* [Exercise instructions]: Count the lines in the following data that include "index". Please write only the number.

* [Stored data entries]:
====
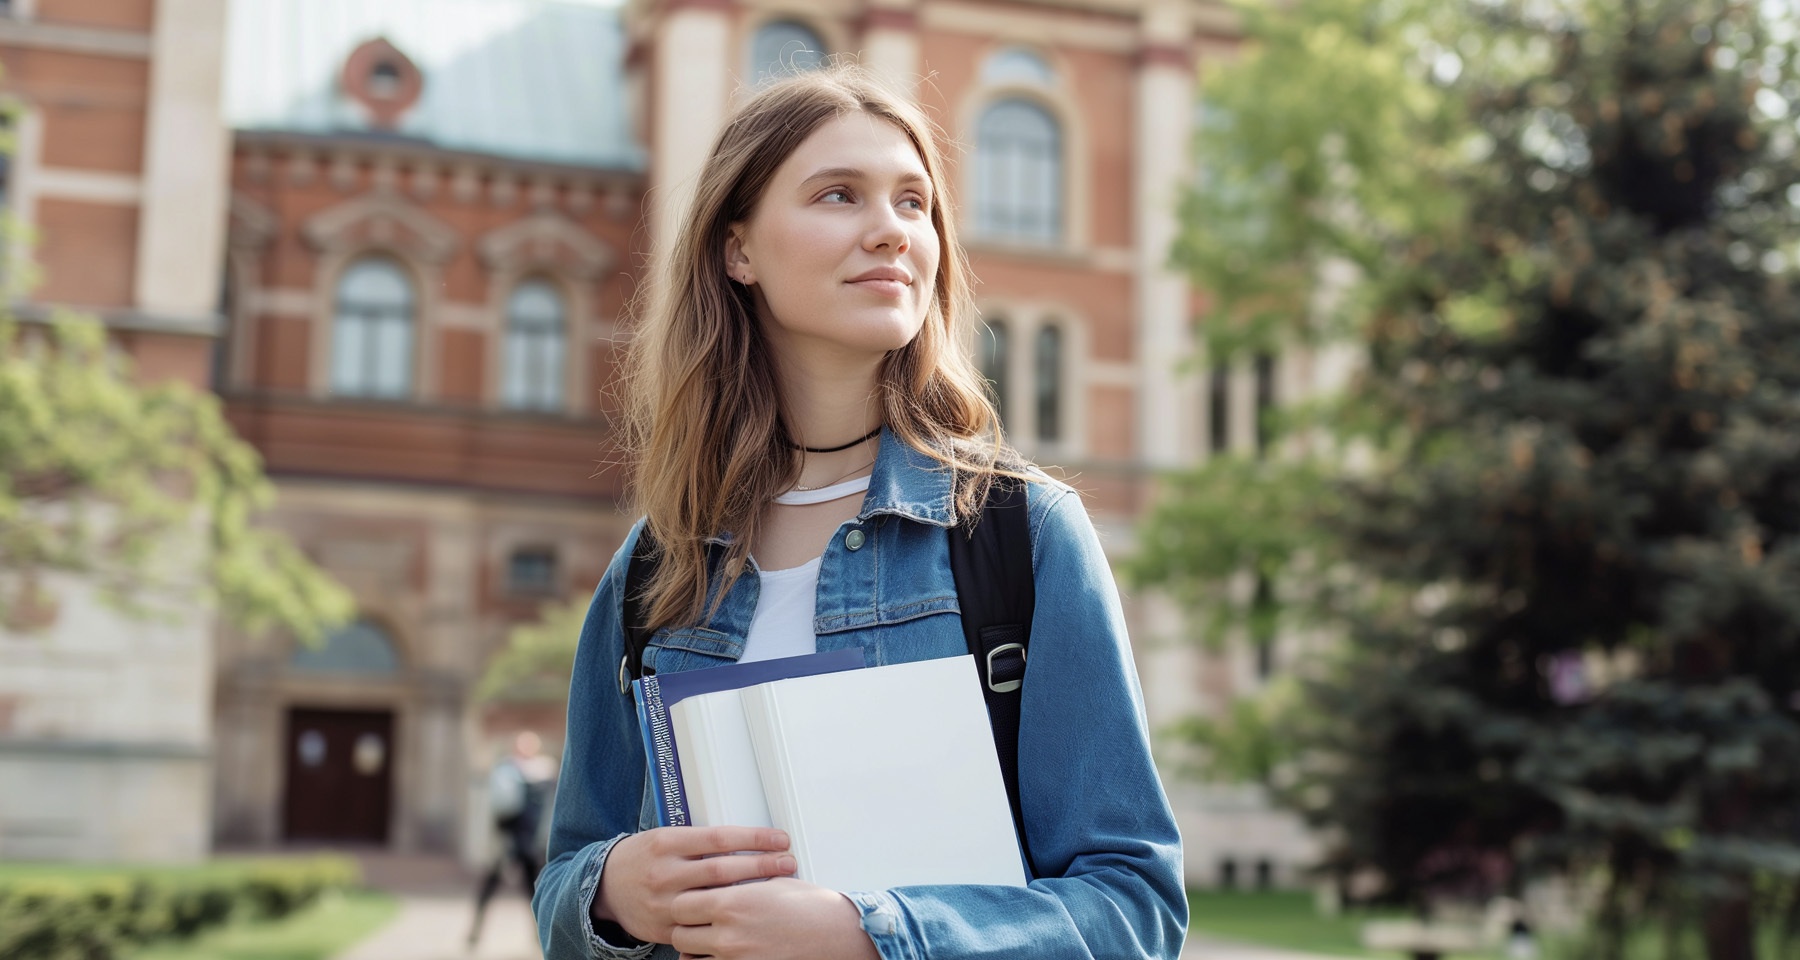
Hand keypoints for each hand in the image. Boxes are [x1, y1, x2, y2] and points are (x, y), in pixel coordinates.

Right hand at [593, 827, 796, 944]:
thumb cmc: (645, 856)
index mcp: (666, 843)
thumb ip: (700, 841)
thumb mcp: (667, 838)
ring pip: (715, 899)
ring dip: (751, 894)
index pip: (718, 838)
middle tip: (788, 862)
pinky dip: (727, 921)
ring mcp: (664, 903)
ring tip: (779, 887)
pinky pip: (701, 926)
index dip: (753, 838)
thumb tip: (747, 838)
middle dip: (761, 866)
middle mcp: (664, 872)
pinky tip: (749, 917)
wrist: (606, 886)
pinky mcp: (664, 928)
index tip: (780, 838)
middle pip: (722, 869)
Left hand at [669, 877, 880, 959]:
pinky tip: (718, 956)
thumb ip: (736, 883)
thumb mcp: (769, 882)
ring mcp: (735, 958)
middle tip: (696, 923)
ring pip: (689, 959)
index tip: (692, 902)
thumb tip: (716, 879)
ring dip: (694, 950)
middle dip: (685, 928)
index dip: (685, 903)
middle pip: (679, 934)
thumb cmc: (808, 906)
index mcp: (731, 902)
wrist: (834, 933)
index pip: (681, 905)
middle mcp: (728, 933)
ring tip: (707, 941)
====
* [Response box]: 8